“Heading for home after a blistering week. And home is a vicious uncaring State suffocating from bad governance, misrule, poverty, predatory institutions and decayed infrastructure. This is what we will change in 2018,” People’s Democratic Party leader Tendai Biti, who has been on a tour of the United Kingdom with Movement for Democratic Change Alliance leader Nelson Chamisa, tweeted today.
According to today’s online edition of the once highly respected Newsweek international magazine, however, Biti believes it is too soon after the November “coup” to have real elections in Zimbabwe.
Robert Mugabe who was at the helm of the country since 1980, the first seven years as Prime Minister and the remainder as President was forced to step down after the military intervened to stop “criminals” who had infiltrated the Zimbabwe African National Union-Patriotic Front to destroy it from within.
“We are rushing into the next election without understanding what happened in November 2017,” Biti told Newsweek.
“How can we ever prevent that from happening again?

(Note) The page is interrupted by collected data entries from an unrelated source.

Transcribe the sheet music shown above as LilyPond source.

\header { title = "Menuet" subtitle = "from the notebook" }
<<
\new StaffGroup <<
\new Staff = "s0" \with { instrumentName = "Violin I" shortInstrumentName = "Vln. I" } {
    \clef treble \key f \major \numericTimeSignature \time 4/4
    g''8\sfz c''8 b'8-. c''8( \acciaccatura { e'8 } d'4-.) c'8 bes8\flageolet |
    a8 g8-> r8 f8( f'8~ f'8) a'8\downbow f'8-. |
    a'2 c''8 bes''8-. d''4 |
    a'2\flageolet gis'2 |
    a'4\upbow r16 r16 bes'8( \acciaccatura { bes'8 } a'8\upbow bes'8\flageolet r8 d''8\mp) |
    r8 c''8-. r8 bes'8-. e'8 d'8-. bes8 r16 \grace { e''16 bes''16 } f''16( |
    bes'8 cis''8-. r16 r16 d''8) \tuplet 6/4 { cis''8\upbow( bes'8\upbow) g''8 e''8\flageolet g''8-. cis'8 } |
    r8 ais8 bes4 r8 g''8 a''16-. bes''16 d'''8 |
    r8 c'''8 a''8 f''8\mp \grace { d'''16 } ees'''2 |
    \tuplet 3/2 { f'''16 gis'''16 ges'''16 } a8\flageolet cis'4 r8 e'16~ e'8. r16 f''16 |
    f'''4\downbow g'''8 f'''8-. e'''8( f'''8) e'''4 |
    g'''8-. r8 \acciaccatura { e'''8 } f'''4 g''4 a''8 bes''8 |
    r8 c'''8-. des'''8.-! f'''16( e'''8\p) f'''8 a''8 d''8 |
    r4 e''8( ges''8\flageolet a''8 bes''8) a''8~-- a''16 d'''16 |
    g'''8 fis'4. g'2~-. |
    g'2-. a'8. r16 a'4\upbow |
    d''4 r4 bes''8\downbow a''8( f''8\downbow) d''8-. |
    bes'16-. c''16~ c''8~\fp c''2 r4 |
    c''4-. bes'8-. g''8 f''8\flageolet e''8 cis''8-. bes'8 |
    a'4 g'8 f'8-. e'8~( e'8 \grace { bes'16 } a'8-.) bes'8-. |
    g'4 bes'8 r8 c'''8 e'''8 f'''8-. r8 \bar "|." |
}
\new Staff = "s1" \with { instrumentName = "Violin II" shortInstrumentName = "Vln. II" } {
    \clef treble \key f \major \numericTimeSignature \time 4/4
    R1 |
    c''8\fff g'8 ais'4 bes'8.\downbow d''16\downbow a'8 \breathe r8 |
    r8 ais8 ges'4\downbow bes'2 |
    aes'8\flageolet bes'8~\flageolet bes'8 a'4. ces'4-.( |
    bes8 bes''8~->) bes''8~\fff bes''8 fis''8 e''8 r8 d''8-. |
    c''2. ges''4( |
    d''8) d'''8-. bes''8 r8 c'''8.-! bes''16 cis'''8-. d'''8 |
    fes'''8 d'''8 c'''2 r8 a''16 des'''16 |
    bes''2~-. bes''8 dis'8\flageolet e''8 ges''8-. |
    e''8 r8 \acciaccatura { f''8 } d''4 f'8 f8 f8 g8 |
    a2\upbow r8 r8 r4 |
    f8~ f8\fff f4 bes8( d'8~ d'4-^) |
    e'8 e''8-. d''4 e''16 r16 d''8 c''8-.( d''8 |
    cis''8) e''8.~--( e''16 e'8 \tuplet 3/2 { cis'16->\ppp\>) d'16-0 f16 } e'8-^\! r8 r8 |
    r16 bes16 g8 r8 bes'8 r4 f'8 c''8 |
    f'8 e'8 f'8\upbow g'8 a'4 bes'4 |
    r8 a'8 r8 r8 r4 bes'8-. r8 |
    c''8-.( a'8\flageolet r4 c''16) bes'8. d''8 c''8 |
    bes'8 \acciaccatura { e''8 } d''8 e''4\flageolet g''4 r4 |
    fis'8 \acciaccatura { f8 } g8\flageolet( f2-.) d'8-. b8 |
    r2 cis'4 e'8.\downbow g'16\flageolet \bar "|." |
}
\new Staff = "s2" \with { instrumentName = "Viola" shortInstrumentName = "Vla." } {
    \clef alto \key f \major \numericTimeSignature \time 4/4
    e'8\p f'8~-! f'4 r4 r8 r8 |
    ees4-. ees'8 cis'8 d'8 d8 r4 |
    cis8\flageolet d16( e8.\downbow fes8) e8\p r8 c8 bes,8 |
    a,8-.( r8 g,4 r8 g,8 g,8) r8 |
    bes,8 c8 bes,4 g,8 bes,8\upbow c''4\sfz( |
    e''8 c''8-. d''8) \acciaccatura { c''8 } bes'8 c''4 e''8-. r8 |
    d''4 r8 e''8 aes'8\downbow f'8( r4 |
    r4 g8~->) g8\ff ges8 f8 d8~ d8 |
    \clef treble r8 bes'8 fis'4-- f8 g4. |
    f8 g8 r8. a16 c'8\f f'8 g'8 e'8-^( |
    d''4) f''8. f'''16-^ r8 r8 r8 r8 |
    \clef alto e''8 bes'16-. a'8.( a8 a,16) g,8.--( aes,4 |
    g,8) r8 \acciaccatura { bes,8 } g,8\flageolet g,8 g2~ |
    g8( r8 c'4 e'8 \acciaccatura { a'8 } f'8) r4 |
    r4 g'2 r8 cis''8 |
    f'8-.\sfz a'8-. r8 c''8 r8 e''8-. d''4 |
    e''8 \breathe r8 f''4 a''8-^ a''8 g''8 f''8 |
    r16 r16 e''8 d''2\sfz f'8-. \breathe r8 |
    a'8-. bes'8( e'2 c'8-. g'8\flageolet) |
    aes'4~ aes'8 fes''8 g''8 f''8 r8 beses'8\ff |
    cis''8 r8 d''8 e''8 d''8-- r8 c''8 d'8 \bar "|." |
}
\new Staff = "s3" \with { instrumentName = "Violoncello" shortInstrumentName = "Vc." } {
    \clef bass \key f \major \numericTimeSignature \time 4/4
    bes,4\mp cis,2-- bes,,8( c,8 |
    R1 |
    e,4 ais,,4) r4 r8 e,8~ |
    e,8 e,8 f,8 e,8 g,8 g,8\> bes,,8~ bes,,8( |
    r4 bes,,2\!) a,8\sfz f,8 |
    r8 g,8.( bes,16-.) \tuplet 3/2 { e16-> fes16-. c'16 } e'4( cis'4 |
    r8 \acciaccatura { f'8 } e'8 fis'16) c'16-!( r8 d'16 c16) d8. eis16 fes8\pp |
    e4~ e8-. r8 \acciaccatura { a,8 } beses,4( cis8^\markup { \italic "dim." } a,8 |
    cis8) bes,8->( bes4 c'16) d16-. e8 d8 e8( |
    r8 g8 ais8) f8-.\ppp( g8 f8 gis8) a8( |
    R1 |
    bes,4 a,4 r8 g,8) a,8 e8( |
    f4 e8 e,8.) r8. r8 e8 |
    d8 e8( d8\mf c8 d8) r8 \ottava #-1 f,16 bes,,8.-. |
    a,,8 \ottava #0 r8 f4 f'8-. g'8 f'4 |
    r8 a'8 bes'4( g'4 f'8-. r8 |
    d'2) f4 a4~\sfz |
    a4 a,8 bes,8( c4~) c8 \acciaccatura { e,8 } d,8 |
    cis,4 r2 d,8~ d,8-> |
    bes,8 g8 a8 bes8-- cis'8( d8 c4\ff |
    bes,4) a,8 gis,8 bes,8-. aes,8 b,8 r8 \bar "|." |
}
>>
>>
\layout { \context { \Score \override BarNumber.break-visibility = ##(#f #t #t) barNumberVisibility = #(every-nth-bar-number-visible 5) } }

You know from the state of Africa that once you have a coup, they tend to replicate.
“We need to implement political institutional reform to make sure that November 2017 doesn't happen again.
“I can tell you that that coup has become a copybook for the entire military in an already fragile region,” he said.
Zimbabwe is still to announce the date for the elections but constitutionally they just be held between 21 July and 21 August.
While most politicians are clamouring for President Emmerson Mnangagwa to proclaim the elections, constitutionally, he has up to 8 July to do so.
The earliest date on which he could have proclaimed the elections was 30 April.